--- RECORDS PROVIDED Enclosed Below ---

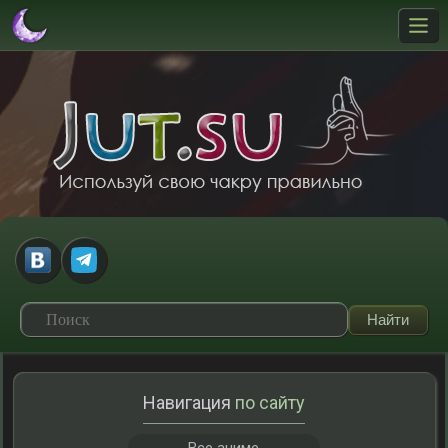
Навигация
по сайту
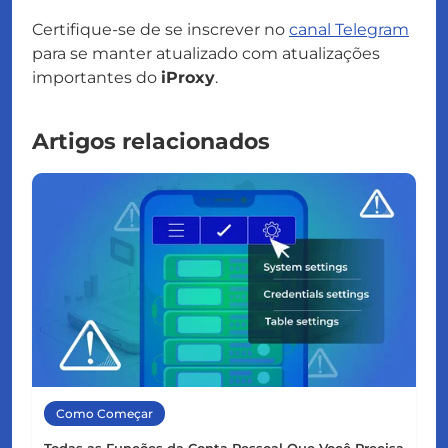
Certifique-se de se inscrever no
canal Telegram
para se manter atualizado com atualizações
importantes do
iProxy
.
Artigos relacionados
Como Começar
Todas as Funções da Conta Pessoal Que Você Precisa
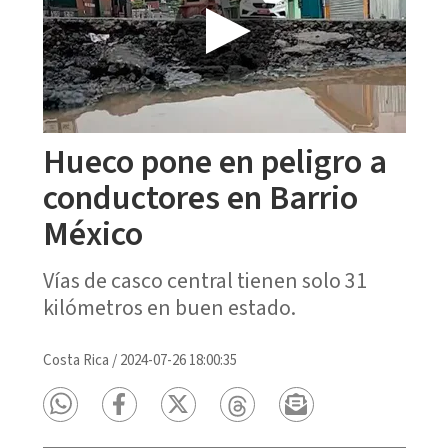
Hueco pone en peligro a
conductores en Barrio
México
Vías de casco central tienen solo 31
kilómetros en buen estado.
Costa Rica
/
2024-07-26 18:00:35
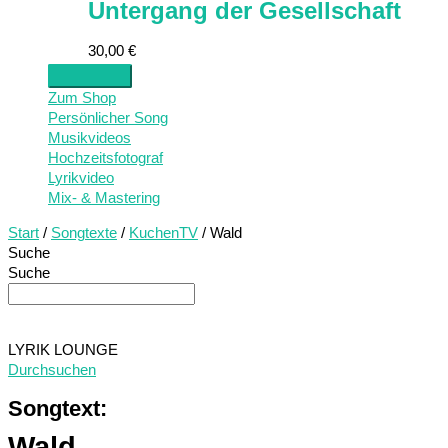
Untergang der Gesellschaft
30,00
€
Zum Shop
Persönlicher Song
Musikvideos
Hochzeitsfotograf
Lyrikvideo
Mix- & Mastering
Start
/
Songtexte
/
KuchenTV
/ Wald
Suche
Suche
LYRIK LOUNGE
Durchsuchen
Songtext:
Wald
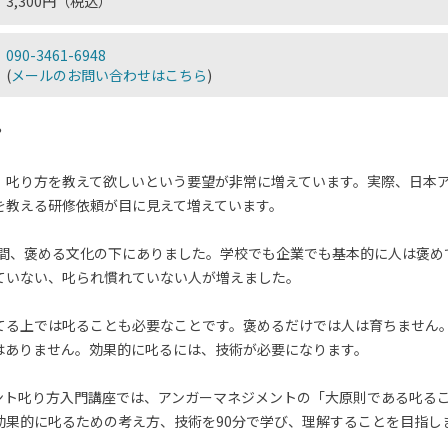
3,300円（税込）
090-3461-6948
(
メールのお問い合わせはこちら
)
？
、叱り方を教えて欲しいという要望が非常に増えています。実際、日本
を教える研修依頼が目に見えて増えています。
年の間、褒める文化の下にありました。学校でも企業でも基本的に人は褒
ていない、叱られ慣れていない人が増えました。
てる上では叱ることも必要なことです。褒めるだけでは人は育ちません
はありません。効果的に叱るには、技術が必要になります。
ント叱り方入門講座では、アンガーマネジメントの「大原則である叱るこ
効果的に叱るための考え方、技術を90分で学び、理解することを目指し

--- End of Enclosed RECORDS PROVIDED ---
--- RECORDS PROVIDED Enclosed Below ---

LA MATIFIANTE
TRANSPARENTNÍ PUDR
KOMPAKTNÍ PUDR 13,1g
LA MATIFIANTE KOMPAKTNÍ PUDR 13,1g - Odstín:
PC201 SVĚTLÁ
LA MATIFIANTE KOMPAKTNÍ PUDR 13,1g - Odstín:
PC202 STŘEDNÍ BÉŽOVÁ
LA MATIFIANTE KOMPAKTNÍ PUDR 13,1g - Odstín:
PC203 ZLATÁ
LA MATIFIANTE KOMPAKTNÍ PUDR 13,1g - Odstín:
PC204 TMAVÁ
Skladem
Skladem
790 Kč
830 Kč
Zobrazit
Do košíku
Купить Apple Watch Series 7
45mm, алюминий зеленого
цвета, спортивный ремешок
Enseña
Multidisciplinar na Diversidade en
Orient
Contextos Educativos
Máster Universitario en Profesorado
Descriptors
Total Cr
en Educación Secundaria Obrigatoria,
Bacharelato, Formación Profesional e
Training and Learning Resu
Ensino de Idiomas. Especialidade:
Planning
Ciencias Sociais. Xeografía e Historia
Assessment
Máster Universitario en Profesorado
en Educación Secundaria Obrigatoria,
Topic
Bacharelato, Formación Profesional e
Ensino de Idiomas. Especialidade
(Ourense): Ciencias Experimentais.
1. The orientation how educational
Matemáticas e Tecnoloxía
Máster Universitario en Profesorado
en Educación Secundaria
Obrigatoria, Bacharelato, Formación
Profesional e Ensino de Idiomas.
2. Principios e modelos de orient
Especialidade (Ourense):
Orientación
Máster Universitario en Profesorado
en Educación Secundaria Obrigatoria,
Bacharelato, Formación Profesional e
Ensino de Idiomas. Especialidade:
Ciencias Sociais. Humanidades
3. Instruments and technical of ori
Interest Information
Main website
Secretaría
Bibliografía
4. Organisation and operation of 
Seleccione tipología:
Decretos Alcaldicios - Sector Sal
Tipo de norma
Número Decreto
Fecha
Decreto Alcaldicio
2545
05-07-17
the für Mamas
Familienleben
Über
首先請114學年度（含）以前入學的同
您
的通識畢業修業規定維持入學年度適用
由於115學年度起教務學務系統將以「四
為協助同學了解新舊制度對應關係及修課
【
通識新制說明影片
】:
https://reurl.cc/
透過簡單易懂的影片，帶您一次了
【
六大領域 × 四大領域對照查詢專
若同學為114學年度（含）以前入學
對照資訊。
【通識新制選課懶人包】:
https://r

--- End of Enclosed RECORDS PROVIDED ---
--- RECORDS PROVIDED Enclosed Below ---

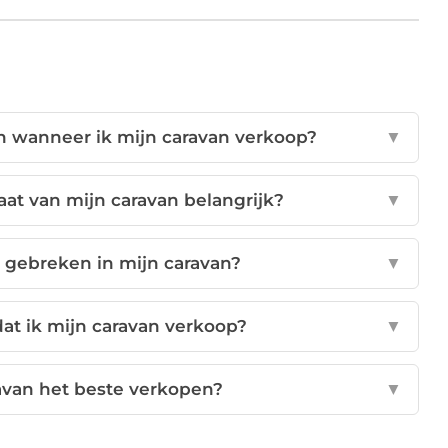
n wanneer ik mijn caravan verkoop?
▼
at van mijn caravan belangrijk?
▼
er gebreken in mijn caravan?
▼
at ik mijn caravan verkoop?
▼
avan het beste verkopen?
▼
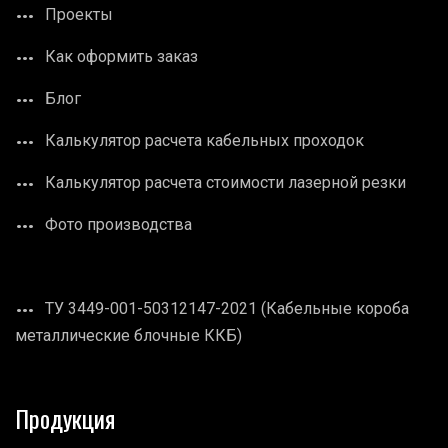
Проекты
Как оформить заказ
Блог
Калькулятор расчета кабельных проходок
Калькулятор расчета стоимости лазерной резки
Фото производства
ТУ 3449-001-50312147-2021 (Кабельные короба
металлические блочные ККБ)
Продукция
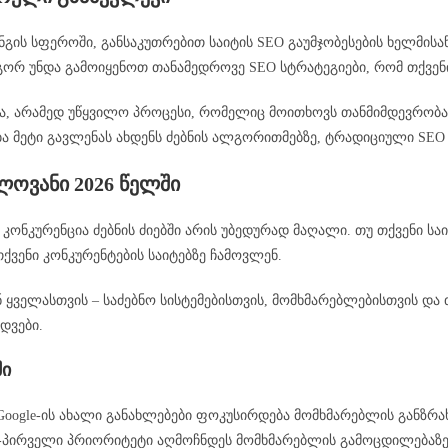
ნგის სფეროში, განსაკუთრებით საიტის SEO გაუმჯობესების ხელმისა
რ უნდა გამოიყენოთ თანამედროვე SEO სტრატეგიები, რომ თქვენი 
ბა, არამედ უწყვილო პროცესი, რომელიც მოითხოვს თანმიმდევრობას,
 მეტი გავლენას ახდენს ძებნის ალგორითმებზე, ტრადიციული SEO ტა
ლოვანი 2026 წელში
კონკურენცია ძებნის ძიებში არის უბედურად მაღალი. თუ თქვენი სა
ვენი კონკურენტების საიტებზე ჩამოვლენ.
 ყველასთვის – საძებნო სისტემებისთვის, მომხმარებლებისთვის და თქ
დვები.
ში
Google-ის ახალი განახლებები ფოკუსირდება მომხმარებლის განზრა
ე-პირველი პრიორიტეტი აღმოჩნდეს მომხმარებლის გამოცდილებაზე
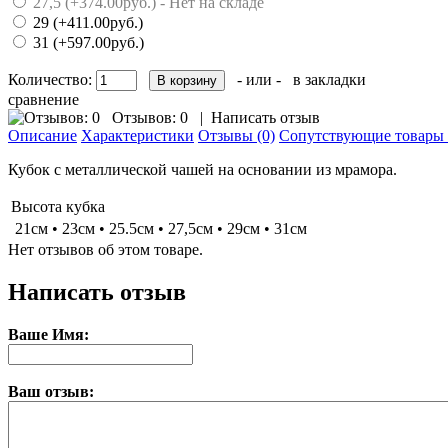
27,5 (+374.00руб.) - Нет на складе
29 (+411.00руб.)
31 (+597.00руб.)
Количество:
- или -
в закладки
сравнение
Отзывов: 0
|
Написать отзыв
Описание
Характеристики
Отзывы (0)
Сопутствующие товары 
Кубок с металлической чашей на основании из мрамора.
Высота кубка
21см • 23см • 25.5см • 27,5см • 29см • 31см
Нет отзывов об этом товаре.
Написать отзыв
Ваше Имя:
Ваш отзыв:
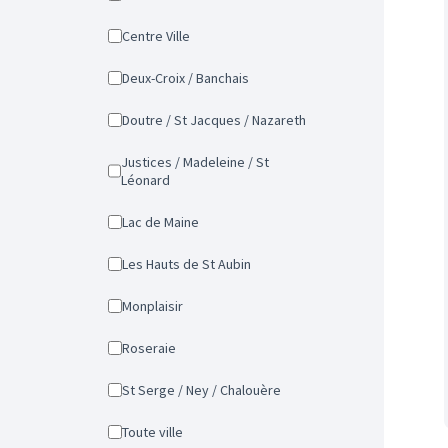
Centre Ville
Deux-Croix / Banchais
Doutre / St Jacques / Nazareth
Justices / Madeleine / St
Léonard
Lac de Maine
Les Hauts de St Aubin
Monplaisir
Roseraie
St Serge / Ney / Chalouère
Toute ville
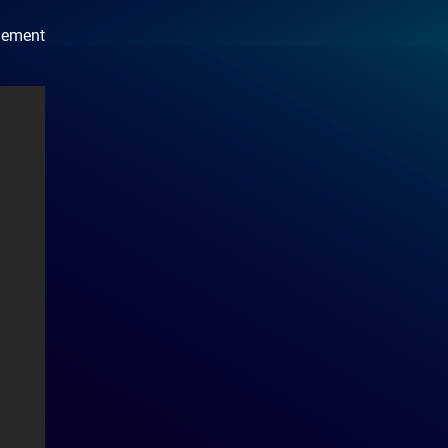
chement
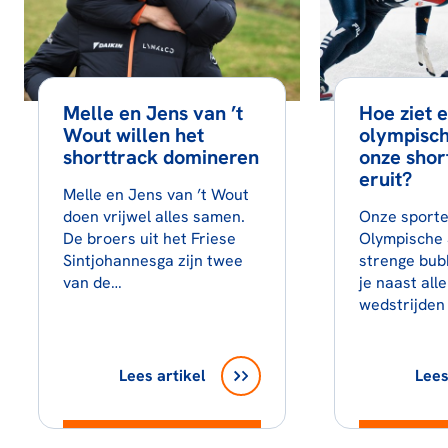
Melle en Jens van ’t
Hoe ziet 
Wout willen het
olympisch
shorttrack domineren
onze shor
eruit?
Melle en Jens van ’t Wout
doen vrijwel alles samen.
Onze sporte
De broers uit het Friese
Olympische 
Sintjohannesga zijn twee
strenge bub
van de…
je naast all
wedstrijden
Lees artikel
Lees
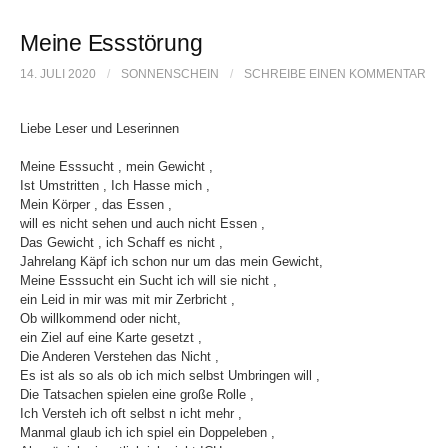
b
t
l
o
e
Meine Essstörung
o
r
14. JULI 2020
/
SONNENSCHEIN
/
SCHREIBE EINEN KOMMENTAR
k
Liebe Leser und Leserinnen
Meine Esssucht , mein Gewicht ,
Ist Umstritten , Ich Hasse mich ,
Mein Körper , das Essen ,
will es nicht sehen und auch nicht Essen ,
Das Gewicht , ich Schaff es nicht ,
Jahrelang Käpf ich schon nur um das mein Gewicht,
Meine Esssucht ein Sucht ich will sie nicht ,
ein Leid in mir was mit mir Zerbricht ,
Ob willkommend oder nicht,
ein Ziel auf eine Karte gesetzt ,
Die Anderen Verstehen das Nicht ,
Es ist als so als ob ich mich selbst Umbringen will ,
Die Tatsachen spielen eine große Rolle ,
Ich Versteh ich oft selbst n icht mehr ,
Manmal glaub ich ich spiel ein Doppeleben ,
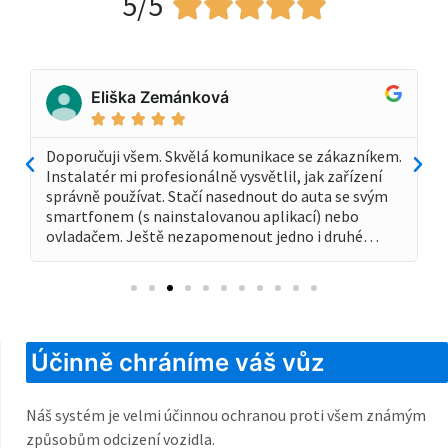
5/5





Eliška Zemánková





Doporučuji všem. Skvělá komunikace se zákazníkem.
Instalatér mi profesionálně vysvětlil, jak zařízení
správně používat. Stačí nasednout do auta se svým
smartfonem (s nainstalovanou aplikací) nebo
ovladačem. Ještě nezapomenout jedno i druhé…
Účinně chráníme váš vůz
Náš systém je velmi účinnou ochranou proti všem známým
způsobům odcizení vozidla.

--- End of Enclosed RECORDS PROVIDED ---

Read the entries above, then pull out the lines that include "Ciencias".

■ TASK ANSWER
Ciencias Sociais. Xeografía e Historia
(Ourense): Ciencias Experimentais.
Ciencias Sociais. Humanidades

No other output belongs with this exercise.